The lowest summer average temperature was in 2017 at 79.1 degrees. Data from the NOAA shows 2019 and 2020 average summer temperatures were at 80.2 and 80.1. 

The National Weather Service forecasts continue to warn of high heat for this week in Brookhaven and Southwest Mississippi. Monday hit a high of 96 and according to the Farmers Almanac summer forecast Mississippi is supposed to be hot and humid.

NWS forecasts high temperatures ranging from the mid or upper 90s to low 100s with heat indices at 105 degrees. Fatigue and heat exhaustion are possible with prolonged periods outside.

Temperatures in Brookhaven hit 96 on Monday and are forecast to reach 99 by Friday. Sunday’s temperature was 92 which was one degree warmer than the normal temperature of 91 according to the NWS. 

In 1902, the temperature hit 104 which is the highest temperature recorded for June 19 and in 1899 it hit a low of 57 degrees. 

Public ways to stay cool

Lincoln County and Brookhaven do not have any cooling shelters but there are two public park splash pads for people to take a break from the heat. Safe Place Summer Camp founder Kenneth Thrasher is taking advantage of Brookhaven’s public park splash pads to keep his kids cool. 

He said he runs an after school program in Hazlehurst during the school year but in the summer he takes them out on adventures. Mondays are a water day, Tuesday’s are adventure day to go to museums or state parks, Wednesdays are movie day, Thursdays are bike day and Fridays are arts and crafts day. 

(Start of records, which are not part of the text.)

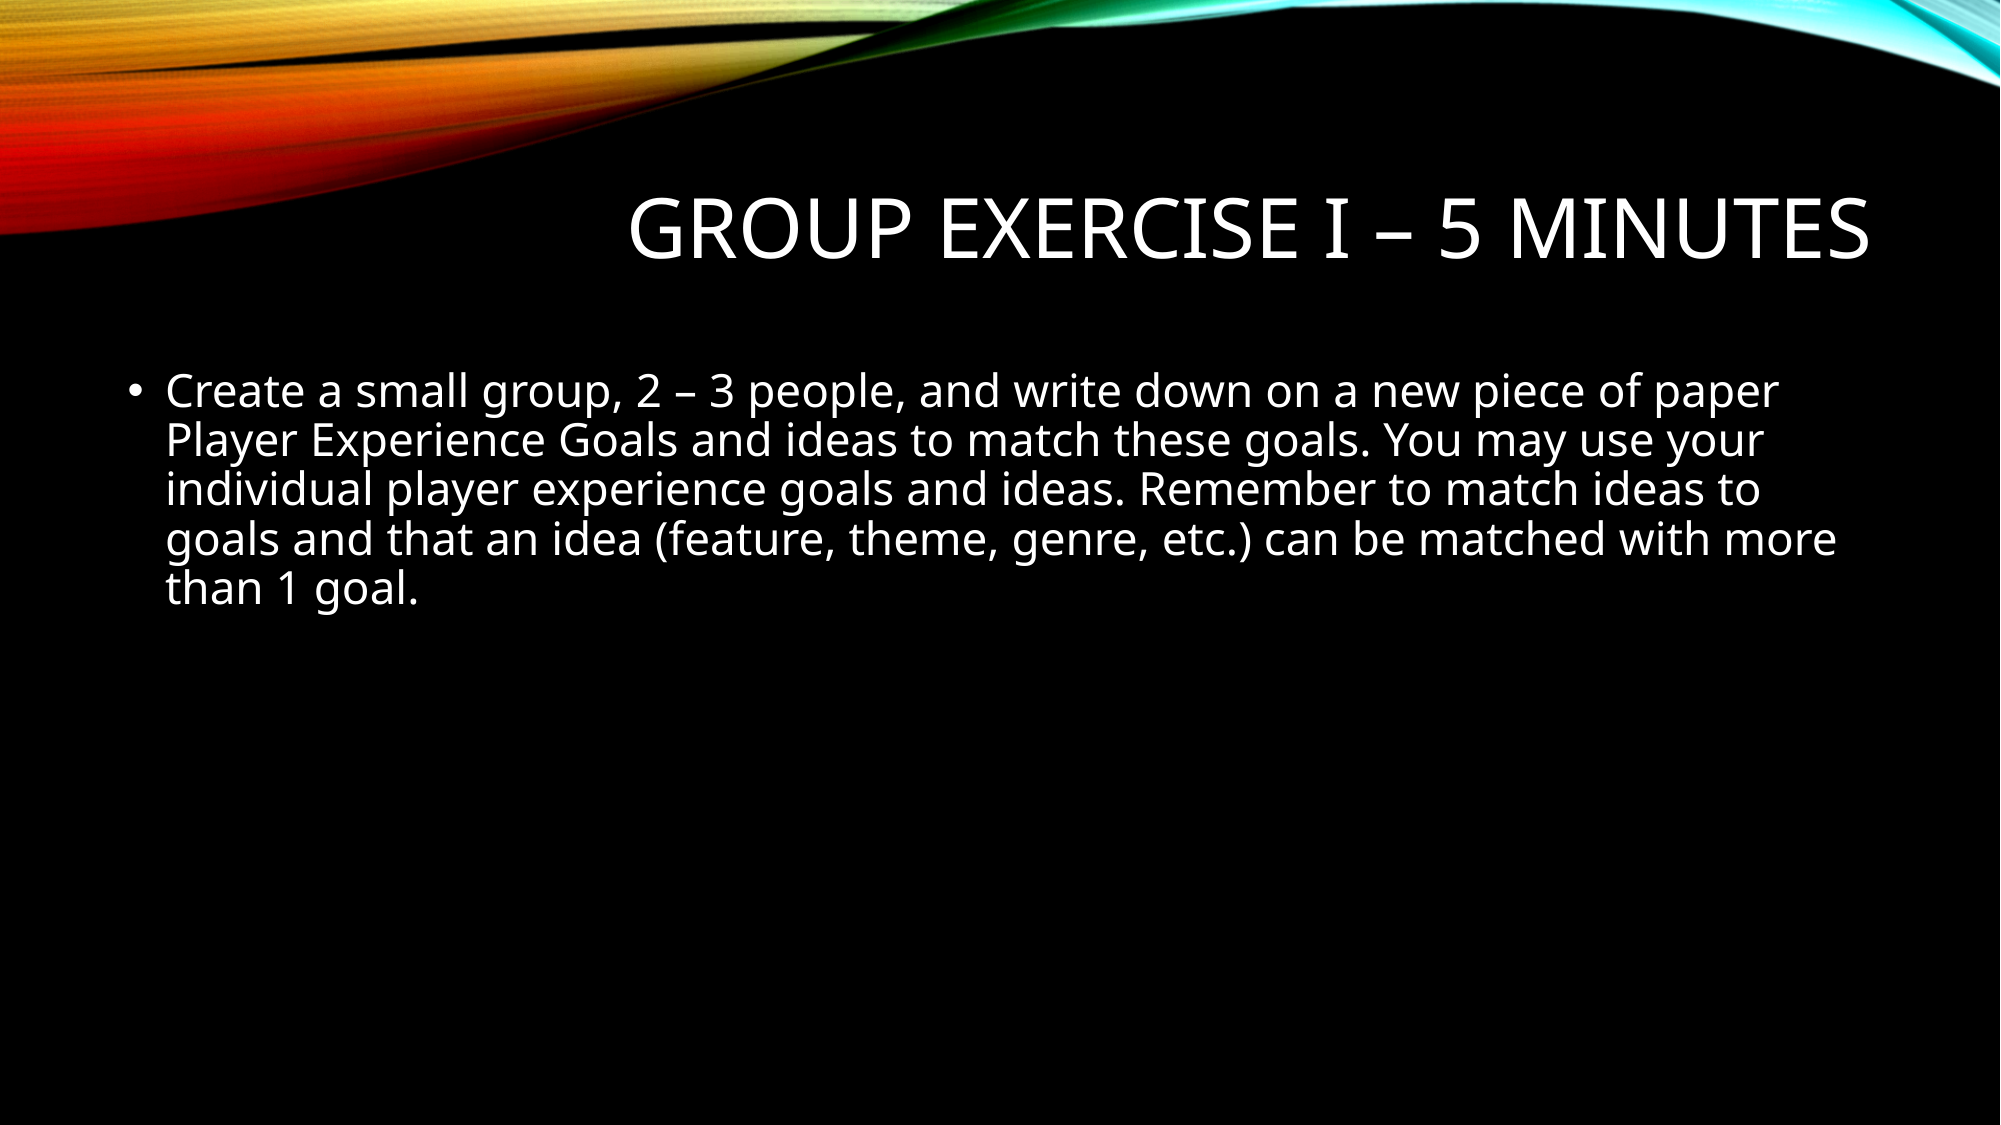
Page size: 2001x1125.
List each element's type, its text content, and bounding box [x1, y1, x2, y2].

list Create a small group, 2 – 3 people, and write down on a new piece of paper Player Experience Goals and ideas to match these goals. You may use your individual player experience goals and ideas. Remember to match ideas to goals and that an idea (feature, theme, genre, etc.) can be matched with more than 1 goal. [112, 360, 1888, 1021]
title Group Exercise I – 5 minutes [474, 125, 1888, 338]
picture [0, 0, 2000, 237]
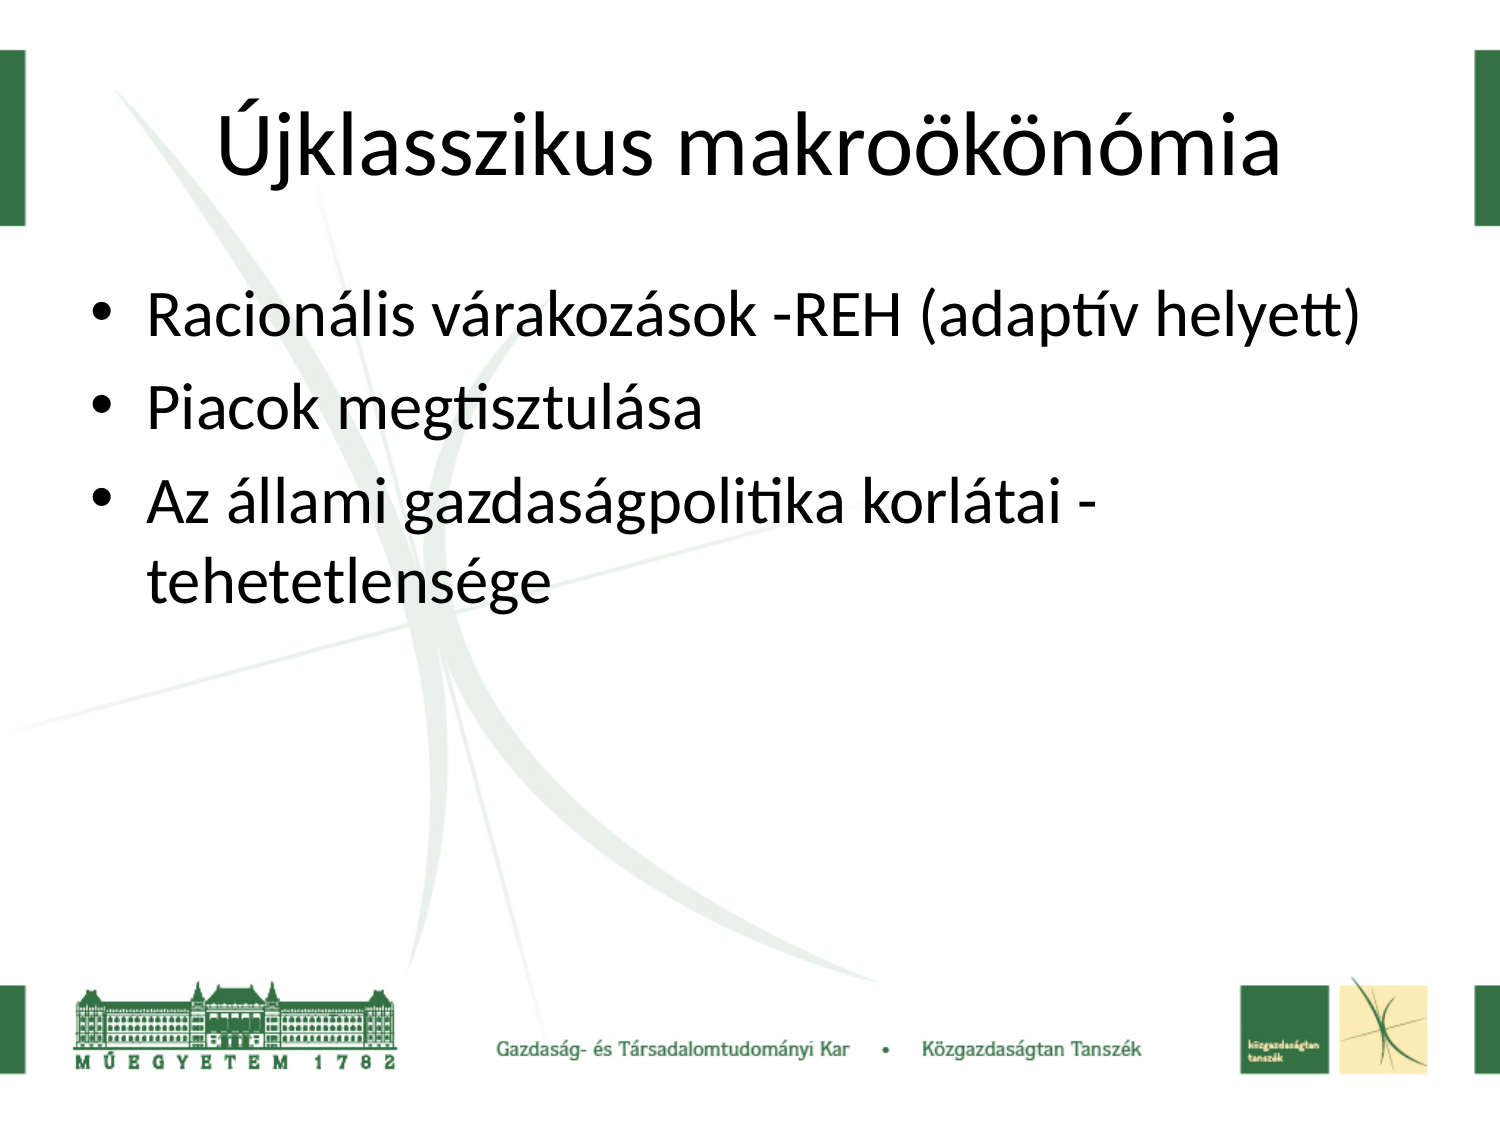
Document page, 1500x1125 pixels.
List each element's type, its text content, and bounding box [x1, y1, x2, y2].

picture [0, 0, 1500, 1125]
title Újklasszikus makroökönómia [74, 44, 1426, 233]
list Racionális várakozások -REH (adaptív helyett) Piacok megtisztulása Az állami gazdaságpolitika korlátai - tehetetlensége [74, 262, 1426, 1006]
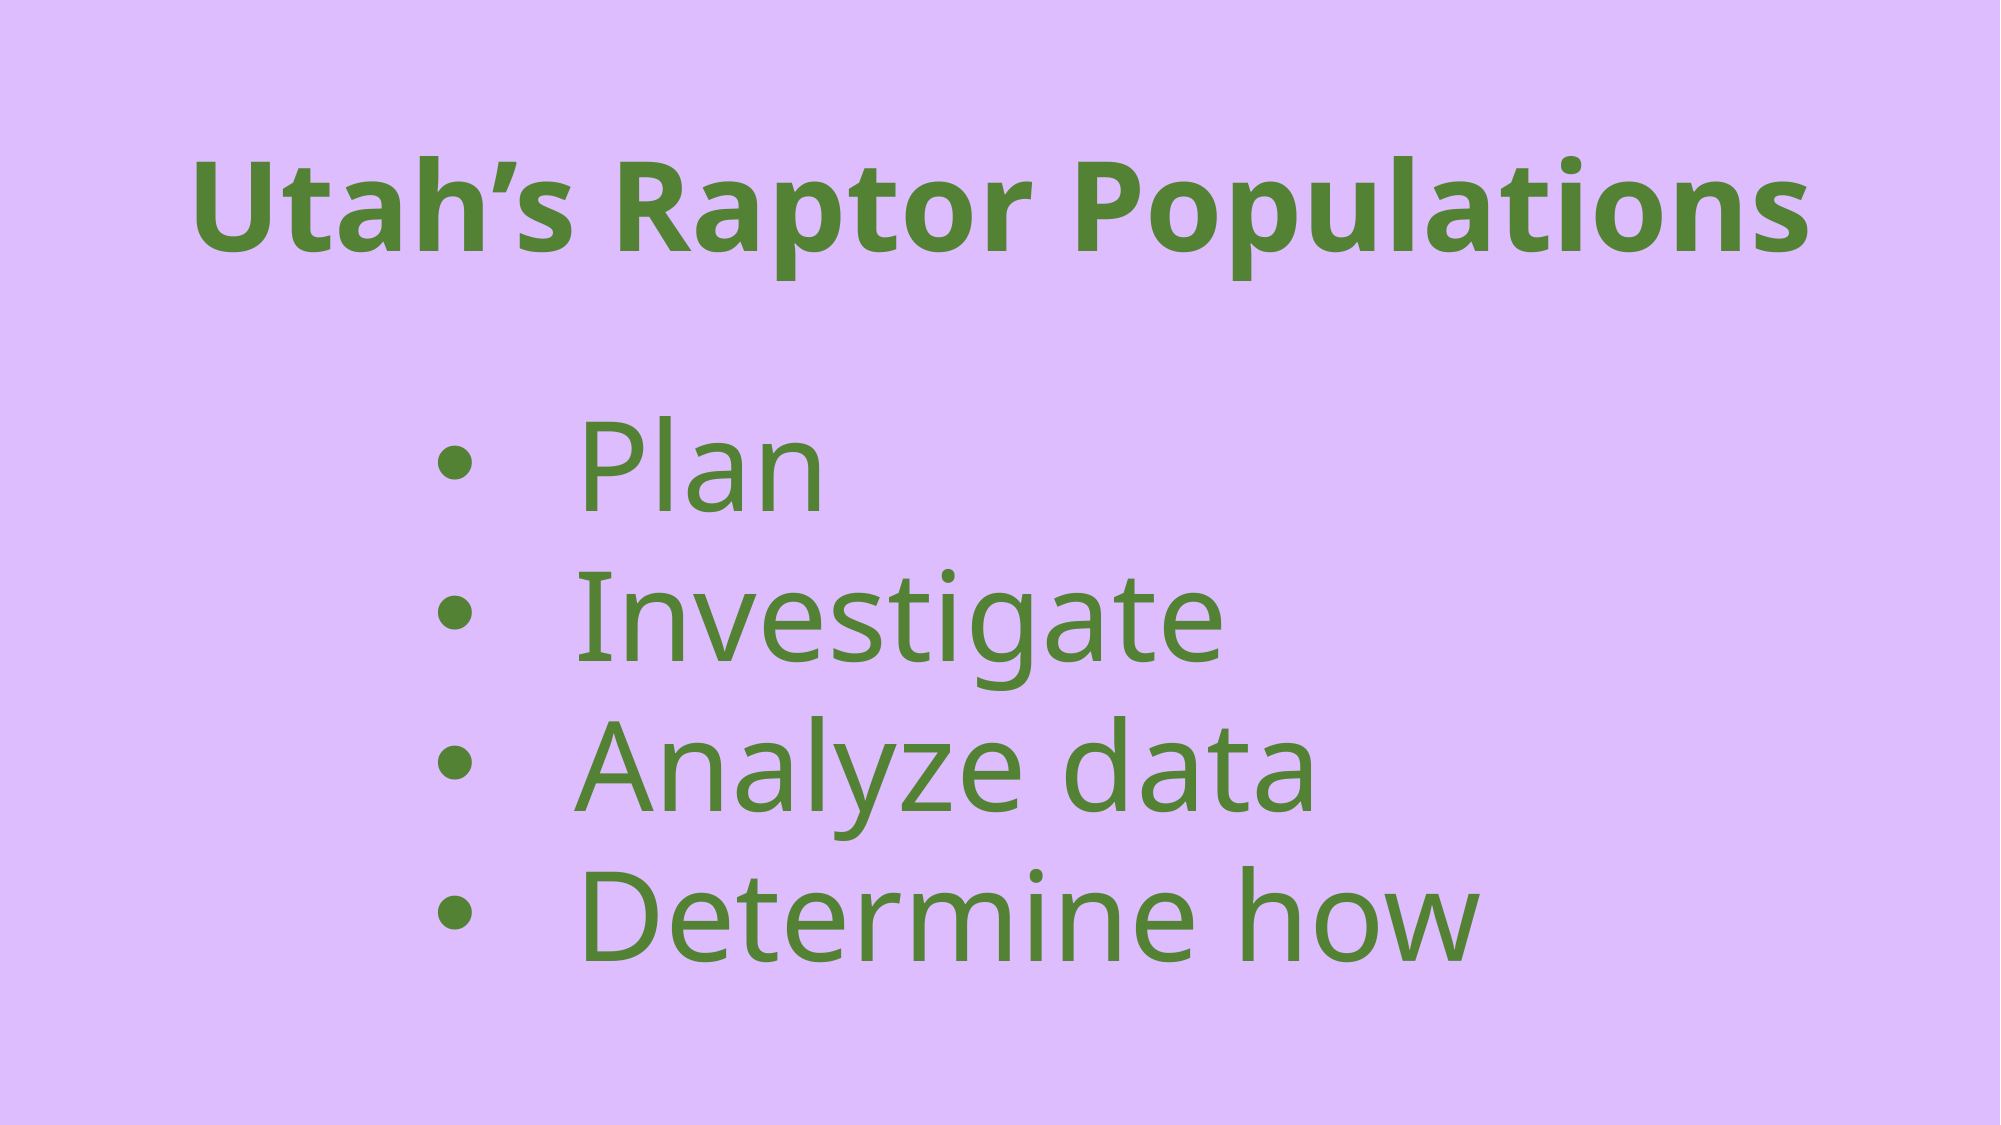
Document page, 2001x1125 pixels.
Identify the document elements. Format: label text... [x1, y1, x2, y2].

text_box Plan Investigate Analyze data Determine how [418, 379, 1582, 995]
text_box Utah’s Raptor Populations [43, 118, 1957, 284]
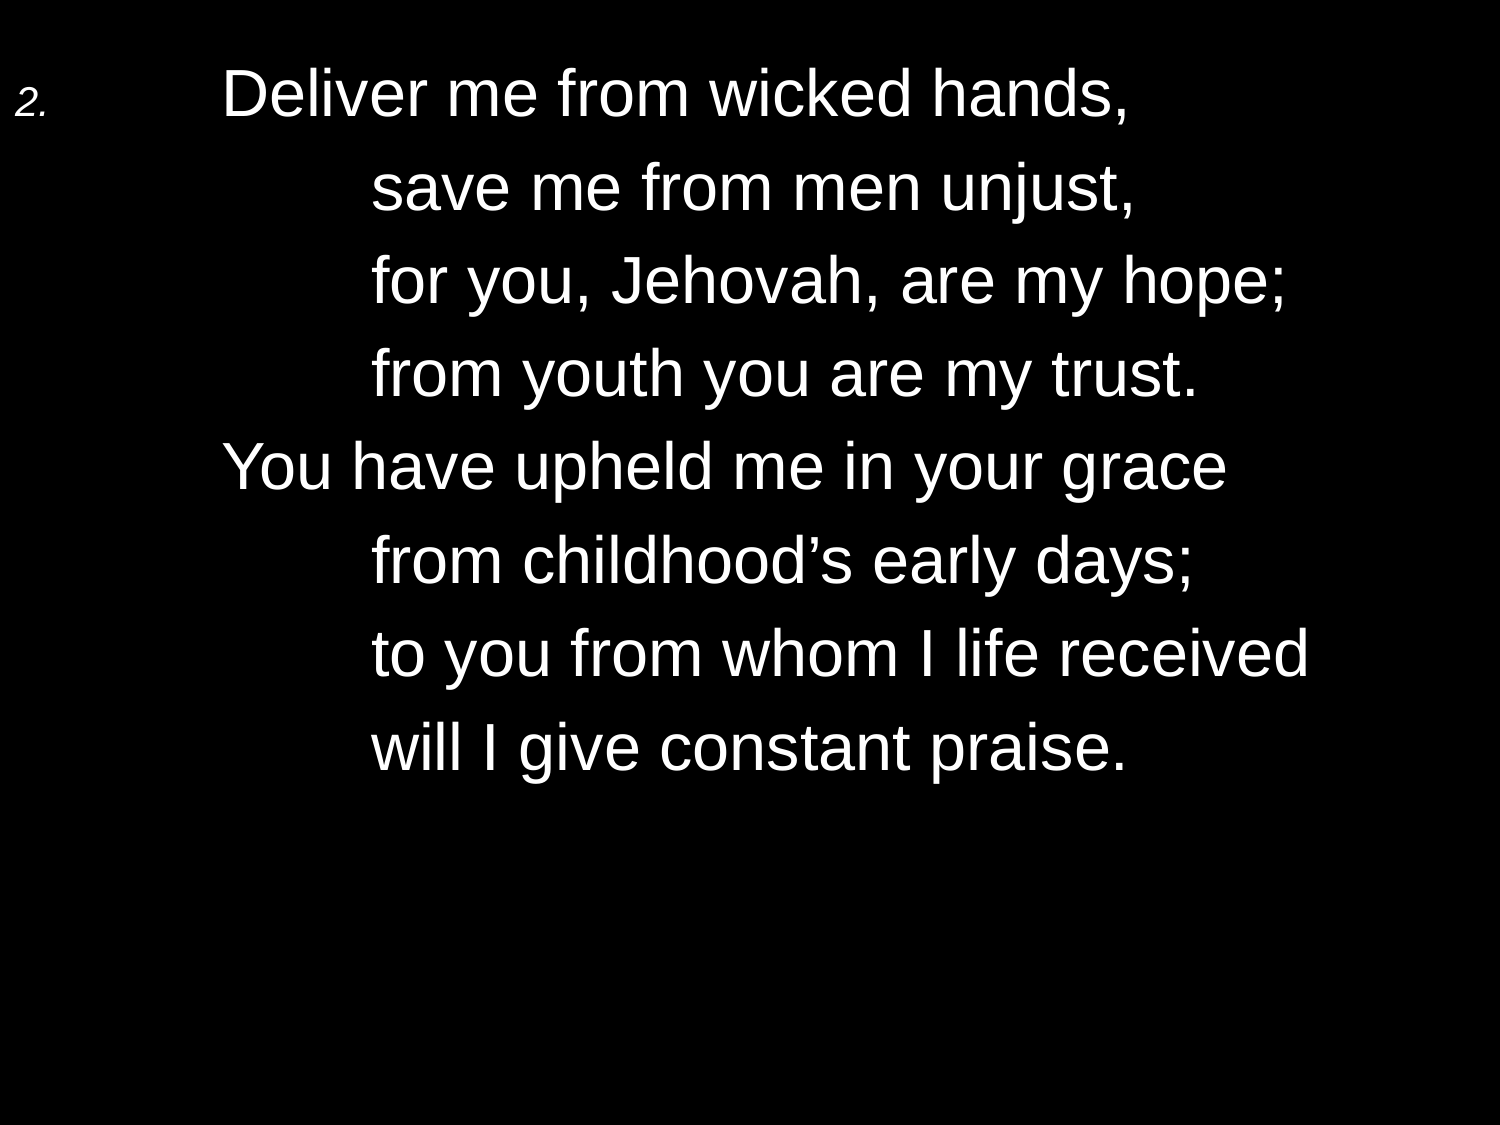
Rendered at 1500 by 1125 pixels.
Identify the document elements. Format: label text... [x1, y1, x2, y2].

list 2. Deliver me from wicked hands, save me from men unjust, for you, Jehovah, are my hope; from youth you are my trust. You have upheld me in your grace from childhood’s early days; to you from whom I life received will I give constant praise. [0, 42, 1500, 1047]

“We are getting out in the water today to keep them cool but I know we have to keep them hydrated as well,” Thrasher said. “I delay them from playing by getting them to eat and drink plenty of water. It helps avoid heat stroke and heat exhaustion. We have a saying ‘hydrate, feel great.’ When we get here we have water and in a little bit they will have some more juice.” 

The kids ran through the splash pads, the playground and laughed in the summer heat. Thrasher said his summer camp is important in getting the kids out and having fun by socializing. 

By getting the kids out and about each day he hopes they have something to write and talk about at school this year. He said what he does with the kids any daycare or church could replicate to help get the kids out of the house but also keep them cool.